§ **Exercise**: Continue the forum post about using VBA to strip date attributes from a Word document's XML, starting after its last line of code.

§ **Document extract**:
■ ■ ■ ■

I am trying to accomplish the following task using VBA:
- Rename the word document(.docx) to Zip(.zip) so that I can make changes in xml
- extract, Zip content
- goto the word folder
- Open and edit the document.xml file
- Search using the following regular expression: w:date="[\d\W]\w[\d\W]\w"
- Replace it with nothing.
- This regular expression will match all XML timestamp attributes and remove them from the document.xml file.
- save the changes of document.xml file
- reZip files in the folder
- rename zip back to docx so that it becomes a Word document again
So far, I have gone to 5th step and stuck, as I don't know the correct way to open and manipulate xml.
- I don't want to open it in plan text
- also don't want to spoil the xml.
therefore I am looking for a way to open xml and remove specific text using vba without hurting xml.
the VBA code is as follows:
Sub Rename_Zip_Unzip()
Dim FSO As FileSystemObject
Dim oApp As Shell
Dim oDocPath, myZip
Dim oDocName, oDocTemp, oDocEx, AP, oDocZip
Dim oDocXML As String
Dim oDocUnzip As String
With Application.FileDialog(msoFileDialogFilePicker)
.AllowMultiSelect = False
.Filters.Clear
.InitialFileName = ActiveDocument.Path
.Filters.Add "Word files", "*.doc*", 1
If .Show = True Then
If .SelectedItems.Count > 0 Then
oDocPath = .SelectedItems(1)
Else
MsgBox "no valid selection"
Exit Sub
End If
End If
End With
If oDocPath = "" Then
Beep
Exit Sub
End If
Set FSO = CreateObject("Scripting.FileSystemObject")
AP = Application.PathSeparator
oDocName = FSO.GetFileName(oDocPath)
oDocEx = FSO.GetExtensionName(oDocPath)
oDocZip = Replace(oDocPath, AP & oDocName, AP & "oDocZip.zip")
'copy and rename
FSO.CopyFile oDocPath, oDocZip
Set oApp = CreateObject("Shell.Application")
oDocUnzip = Replace(oDocPath, AP & oDocName, AP & "oDocUnzip")

■ ■ ■ ■

§ **Given entries**:
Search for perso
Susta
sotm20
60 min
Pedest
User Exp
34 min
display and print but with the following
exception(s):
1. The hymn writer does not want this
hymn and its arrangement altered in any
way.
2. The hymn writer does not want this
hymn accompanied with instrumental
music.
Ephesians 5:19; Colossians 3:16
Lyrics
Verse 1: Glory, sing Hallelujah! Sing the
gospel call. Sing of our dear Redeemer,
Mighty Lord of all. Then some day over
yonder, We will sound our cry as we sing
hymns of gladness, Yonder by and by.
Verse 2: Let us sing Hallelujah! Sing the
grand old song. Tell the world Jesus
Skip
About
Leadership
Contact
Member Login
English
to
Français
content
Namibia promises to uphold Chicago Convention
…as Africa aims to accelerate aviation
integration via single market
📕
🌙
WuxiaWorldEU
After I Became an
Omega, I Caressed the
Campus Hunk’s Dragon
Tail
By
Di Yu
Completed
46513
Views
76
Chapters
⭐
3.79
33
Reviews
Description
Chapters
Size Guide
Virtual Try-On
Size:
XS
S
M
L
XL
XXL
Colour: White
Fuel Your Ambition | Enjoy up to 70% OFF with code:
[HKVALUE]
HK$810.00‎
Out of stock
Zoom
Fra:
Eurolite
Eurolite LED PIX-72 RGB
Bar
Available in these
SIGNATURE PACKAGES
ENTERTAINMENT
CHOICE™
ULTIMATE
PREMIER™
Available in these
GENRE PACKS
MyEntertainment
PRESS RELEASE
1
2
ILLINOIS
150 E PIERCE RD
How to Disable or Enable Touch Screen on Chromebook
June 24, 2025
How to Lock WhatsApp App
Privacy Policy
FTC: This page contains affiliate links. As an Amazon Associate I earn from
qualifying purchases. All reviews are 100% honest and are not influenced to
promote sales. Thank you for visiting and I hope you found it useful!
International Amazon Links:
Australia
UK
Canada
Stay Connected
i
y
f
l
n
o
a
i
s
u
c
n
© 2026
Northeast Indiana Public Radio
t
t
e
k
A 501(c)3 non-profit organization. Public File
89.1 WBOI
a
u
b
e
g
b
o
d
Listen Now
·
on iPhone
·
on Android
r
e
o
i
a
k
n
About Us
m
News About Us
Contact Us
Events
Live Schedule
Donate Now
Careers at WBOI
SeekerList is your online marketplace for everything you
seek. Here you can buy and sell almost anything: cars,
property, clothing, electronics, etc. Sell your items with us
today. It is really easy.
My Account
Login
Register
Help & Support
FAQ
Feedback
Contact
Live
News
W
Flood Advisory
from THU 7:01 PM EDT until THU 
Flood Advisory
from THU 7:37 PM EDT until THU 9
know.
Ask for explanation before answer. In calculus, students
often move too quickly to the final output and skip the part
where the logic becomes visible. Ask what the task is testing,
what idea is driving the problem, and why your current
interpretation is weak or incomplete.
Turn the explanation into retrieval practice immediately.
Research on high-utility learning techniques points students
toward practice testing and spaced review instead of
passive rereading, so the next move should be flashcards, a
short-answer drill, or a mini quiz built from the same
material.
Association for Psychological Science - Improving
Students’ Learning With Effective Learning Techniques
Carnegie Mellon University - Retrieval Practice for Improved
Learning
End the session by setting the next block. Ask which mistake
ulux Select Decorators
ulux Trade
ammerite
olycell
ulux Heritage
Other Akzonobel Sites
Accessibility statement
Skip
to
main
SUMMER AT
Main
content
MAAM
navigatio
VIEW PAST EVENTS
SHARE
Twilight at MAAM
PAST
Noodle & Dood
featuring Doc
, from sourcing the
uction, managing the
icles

■ ■ ■ ■

§ **Result**:
FileCompress.UnZip oDocZip, oDocUnzip, True
oDocXML = Replace(oDocPath, AP & oDocName, AP & "oDocUnzip\word\document.xml")
Set xDoc = Nothing
Application.StatusBar = " Loading xml!!! " & oDocXML
If Dir(oDocXML) = "" Then
MsgBox "File or folder path is not correct." & vbNewLine & oDocXML, vbOKOnly vbCritical
Exit Sub
End If
Load_xml oDocXML
' I tried to open it in word to replace text using wildcard, but it fails to open.
On Error Resume Next
Set xDoc = Documents.Open(oDocXML, Visible:=True)
If xDoc Is Nothing Then
MsgBox "Cannot open:" & vbCr & oDocXML & vbNewLine & "Please check the Name of Folder and File.", vbExclamation
Exit Sub
End If
Beep
End Sub
I need to open and make changes in xml using following function:
Function Load_xml(xml As String)
' Get file name ...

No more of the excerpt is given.